##### Fragmento del documento

Ni siquiera a los profesionales. A él, suelen llamarle bomberos que han tenido que intervenir a una persona que se iba a tirar de un sexto piso y no saben qué hacer; profesores de instituto que tienen alumnos que han intentado quitarse la vida en la clase; o enfermeros del Centro Nacional de Trasplantes de Órganos en el que personas quieren suicidarse de tal manera que puedan donar todos sus órganos. Por ello, desde hace unos meses, imparten un curso especializado y abierto a cualquier persona interesada y organizan reuniones de supervivientes en Madrid. «Hay otras asociaciones, pero ninguna de ellas plantea el tema del suicidio desde la prevención, que es tan importante como la intervención», explica este psicólogo que señala, entre los principales factores de riesgo, las rupturas sentimentales o los problemas con la familia o amigos.
Según los últimos datos del Instituto Nacional de Estadística, el número de suicidios en España ha incrementado de 3.393 a 3.659, en 16 años. En cambio, los muertos por accidente de tráfico han descendido desde 6.098 a 1.890, en el mismo periodo de tiempo. Esto pone de manifiesto que el suicidio se está imponiendo como una de las principales causas de muerte no natural.
Pero, ¿por qué ocurre esto? «Respecto a los casos de tráfico, se han impuesto sanciones, se han adoptado medidas y se ha invertido dinero para atajar este problema; pero en el caso de los suicidios, no», explica Javier Jiménez. «Es necesario que la gente sepa dónde recurrir y, una vez lo sepa, que tenga la tranquilidad de que cuentan con los medios necesarios para prevenir, actuar e investigar».
Además, es necesario tener en cuenta que este no es un problema exclusivo de los adultos. Con una depresión leve, un adolescente puede llegar a tener planteamientos suicidas. Las personas afectadas por una depresión mayor presentan una probabilidad de riesgo casi 20 veces superior a la población general.
Un cambio radical
Hoy Carmen tiene 53 años y no pasa ni un día sin imaginar lo diferente que hubiese sido su vida si su padre se hubiera quedado con ellos. «Si alguna persona que lea esto sea ha planteado quitarse la vida que piense en sus familiares, que no se recuperarán jamás, que le necesitan. Nunca es mejor quedarse sin la persona querida». Es por ello que desde AIPIS centran gran parte de sus esfuerzos en reeducar ese pensamiento y destruir los mitos que imperan en la sociedad. «Sólo los pobres se suicidan», «la prevención es cosa de psiquiatras», «todos están deprimidos», «son enfermos mentales» o «el que lo intenta es un valiente» son sólo algunos de ellos.
«Siempre se ha dicho que las personas que hablan sobre el suicidio no lo llevan a cabo, pero la realidad es que un alto porcentaje de personas que lo hicieron hablaron previamente de ello», recuerda Jiménez. «Es importante ponerse siempre en la piel de otro. Son personas que, a fin de cuentas, quieren ser entendidas y sentirse queridas».
El suicidio, por tanto, no deja de ser un acto contradictorio en el que, como recoge Juan Carlos Pérez en «La mirada del suicida» (Plaza y Valdés), «el sujeto arremete contra su aflicción llevándose su vida por delante, pero aún en el último momento desearía ser salvado».En este ensayo, recuerda que « un millón de personas se quita la vida cada año en una sociedad que prefiere ocultar lo que no entiende, con la connivencia de casi todos, amparada en su antigua concepción como delito o pecado, que ha estigmatizado durante siglos esta manifestación extrema del sufrimiento humano».

##########

**Instrucciones de la tarea:** Copia el texto sobre la prevención del suicidio desde "Ni siquiera a" hasta "familia o amigos.", ambos incluidos, y cambia "bomberos" por "policías".

##### Datos proporcionados

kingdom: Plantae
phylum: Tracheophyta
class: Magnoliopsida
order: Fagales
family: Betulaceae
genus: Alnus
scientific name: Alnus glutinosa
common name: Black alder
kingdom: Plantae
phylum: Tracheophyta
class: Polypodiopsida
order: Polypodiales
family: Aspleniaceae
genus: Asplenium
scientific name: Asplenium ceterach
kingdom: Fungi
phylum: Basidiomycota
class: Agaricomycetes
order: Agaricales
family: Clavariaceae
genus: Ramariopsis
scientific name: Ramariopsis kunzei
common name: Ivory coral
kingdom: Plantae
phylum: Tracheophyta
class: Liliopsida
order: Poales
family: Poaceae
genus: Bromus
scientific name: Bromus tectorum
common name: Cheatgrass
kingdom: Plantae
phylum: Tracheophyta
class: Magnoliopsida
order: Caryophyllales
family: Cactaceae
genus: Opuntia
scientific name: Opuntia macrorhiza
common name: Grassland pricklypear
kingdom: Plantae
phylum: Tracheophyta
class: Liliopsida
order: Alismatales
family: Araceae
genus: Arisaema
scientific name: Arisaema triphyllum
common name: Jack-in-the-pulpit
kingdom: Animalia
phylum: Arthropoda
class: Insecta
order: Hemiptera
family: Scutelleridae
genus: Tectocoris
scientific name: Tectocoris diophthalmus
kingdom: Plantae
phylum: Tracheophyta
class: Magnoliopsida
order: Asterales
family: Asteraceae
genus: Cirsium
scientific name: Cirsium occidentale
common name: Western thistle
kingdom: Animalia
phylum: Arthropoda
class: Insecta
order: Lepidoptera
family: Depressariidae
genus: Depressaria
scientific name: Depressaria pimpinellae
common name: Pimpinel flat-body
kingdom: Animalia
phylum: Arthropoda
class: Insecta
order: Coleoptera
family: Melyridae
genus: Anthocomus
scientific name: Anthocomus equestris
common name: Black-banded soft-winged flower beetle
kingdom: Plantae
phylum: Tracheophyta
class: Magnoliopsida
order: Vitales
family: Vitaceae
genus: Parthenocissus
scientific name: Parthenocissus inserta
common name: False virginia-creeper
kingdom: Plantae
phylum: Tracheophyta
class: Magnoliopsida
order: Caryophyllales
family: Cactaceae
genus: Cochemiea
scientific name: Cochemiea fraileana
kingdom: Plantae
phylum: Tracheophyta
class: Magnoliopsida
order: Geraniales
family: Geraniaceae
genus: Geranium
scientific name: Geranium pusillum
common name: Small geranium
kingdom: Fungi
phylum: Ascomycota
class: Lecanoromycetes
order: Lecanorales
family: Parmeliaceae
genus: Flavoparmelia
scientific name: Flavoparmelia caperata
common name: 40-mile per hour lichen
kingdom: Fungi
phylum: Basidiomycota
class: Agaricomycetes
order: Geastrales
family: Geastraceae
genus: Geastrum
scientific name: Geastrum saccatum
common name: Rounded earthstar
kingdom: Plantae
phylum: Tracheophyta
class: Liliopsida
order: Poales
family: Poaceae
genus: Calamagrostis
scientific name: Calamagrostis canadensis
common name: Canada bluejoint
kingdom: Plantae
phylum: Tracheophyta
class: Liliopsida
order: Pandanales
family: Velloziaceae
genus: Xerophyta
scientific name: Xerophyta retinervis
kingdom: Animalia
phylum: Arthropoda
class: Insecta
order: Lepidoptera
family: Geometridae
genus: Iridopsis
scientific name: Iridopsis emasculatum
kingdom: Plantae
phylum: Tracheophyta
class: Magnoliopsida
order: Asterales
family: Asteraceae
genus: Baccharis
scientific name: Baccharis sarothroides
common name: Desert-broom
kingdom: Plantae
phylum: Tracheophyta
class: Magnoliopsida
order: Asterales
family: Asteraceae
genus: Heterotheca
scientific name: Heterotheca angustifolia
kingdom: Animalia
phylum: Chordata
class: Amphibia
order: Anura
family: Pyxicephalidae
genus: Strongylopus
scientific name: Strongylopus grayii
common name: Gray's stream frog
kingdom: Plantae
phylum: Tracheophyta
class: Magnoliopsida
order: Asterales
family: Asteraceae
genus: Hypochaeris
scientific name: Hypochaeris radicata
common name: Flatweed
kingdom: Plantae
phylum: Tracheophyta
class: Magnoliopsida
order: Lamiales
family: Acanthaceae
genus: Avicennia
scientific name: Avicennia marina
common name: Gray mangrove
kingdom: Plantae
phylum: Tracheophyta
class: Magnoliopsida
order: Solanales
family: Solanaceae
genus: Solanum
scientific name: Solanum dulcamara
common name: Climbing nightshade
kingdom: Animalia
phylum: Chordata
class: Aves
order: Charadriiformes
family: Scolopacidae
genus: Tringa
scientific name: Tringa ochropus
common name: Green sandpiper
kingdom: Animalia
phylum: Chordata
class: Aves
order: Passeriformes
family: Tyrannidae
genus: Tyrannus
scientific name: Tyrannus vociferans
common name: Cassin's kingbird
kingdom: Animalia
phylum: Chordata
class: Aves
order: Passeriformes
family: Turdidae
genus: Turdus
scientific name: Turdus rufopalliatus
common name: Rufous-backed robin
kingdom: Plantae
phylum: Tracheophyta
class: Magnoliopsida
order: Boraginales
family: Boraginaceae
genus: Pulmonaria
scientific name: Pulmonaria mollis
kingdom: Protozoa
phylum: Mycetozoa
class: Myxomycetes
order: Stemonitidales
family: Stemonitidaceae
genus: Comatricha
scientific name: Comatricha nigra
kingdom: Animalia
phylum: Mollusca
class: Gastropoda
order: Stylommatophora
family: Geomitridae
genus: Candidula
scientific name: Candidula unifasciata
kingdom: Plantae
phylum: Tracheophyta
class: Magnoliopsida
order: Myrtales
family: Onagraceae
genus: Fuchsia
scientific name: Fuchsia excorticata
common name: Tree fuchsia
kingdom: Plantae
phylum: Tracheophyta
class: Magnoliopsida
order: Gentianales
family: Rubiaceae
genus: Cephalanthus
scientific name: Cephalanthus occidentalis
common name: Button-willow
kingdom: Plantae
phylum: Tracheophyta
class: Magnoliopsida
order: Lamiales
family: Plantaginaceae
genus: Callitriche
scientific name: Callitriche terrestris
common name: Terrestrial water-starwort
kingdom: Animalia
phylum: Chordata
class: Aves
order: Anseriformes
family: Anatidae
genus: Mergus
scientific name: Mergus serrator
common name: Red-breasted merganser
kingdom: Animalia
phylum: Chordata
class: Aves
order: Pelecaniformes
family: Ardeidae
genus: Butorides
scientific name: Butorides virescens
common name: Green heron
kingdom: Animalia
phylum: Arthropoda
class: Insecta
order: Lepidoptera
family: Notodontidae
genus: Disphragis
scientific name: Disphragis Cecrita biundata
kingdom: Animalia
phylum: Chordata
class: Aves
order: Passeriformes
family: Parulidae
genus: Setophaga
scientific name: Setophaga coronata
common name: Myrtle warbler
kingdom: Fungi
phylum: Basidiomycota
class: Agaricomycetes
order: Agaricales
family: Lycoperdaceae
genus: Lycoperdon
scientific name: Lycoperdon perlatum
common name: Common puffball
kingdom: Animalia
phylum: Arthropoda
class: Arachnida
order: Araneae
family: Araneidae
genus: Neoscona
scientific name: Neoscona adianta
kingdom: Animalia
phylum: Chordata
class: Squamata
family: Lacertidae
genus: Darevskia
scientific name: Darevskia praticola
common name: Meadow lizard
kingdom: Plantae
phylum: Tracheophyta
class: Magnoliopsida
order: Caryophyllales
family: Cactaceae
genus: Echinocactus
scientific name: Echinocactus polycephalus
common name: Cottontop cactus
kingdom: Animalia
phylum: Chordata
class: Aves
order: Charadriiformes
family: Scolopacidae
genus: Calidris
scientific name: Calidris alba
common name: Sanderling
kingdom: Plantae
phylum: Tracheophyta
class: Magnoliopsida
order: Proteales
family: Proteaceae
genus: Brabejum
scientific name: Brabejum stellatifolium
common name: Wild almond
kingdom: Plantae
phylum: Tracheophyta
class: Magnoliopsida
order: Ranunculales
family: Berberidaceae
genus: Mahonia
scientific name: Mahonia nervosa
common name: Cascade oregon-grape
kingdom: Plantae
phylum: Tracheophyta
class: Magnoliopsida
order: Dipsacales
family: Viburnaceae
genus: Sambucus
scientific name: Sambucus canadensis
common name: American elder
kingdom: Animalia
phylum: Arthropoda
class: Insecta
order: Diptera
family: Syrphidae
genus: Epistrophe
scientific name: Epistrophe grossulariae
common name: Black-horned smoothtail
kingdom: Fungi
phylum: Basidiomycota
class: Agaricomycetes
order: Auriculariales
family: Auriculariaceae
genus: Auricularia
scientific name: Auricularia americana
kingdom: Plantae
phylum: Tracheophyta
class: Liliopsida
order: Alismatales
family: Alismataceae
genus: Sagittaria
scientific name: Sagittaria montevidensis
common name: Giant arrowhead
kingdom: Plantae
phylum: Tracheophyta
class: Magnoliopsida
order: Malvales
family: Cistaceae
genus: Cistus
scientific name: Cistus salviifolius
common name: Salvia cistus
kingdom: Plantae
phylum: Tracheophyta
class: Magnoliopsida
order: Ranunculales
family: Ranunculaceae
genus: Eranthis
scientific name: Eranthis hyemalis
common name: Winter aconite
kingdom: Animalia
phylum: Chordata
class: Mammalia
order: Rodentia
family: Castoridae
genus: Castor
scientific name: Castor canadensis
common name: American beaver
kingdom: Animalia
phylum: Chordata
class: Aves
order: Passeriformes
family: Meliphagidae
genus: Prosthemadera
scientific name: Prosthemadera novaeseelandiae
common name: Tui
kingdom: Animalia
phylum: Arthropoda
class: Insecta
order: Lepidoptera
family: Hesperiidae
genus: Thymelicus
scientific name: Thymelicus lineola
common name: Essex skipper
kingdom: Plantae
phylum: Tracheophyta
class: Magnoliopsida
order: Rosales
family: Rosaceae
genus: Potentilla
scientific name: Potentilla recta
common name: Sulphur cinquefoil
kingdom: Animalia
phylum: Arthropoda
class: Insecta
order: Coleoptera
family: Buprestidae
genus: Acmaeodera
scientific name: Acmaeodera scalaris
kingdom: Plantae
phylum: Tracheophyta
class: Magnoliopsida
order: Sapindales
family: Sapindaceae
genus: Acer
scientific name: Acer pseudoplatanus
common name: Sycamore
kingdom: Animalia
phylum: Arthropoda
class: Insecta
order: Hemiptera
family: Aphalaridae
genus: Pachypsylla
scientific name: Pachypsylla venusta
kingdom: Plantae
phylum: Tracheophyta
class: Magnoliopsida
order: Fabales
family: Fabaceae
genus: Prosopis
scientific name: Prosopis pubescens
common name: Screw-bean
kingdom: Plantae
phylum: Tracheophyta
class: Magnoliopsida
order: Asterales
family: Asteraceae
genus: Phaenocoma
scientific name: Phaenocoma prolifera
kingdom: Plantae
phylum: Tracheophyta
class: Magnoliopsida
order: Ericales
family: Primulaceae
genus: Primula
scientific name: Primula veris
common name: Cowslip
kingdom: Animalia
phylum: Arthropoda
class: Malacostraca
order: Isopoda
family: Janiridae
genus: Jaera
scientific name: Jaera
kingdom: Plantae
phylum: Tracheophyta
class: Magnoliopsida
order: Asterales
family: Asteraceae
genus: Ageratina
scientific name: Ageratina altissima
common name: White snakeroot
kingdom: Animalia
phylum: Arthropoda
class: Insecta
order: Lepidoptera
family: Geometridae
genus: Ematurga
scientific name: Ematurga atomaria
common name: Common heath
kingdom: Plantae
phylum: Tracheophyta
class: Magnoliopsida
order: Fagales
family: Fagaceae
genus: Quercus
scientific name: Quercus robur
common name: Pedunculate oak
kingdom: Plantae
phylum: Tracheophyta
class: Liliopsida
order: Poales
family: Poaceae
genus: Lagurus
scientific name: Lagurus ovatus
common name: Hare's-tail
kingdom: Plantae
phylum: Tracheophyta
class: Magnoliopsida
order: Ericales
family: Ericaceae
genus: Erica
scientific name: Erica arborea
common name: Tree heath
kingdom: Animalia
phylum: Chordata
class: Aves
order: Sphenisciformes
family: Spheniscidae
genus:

##########

**Tarea resuelta:**
Ni siquiera a los profesionales. A él, suelen llamarle policías que han tenido que intervenir a una persona que se iba a tirar de un sexto piso y no saben qué hacer; profesores de instituto que tienen alumnos que han intentado quitarse la vida en la clase; o enfermeros del Centro Nacional de Trasplantes de Órganos en el que personas quieren suicidarse de tal manera que puedan donar todos sus órganos. Por ello, desde hace unos meses, imparten un curso especializado y abierto a cualquier persona interesada y organizan reuniones de supervivientes en Madrid. «Hay otras asociaciones, pero ninguna de ellas plantea el tema del suicidio desde la prevención, que es tan importante como la intervención», explica este psicólogo que señala, entre los principales factores de riesgo, las rupturas sentimentales o los problemas con la familia o amigos.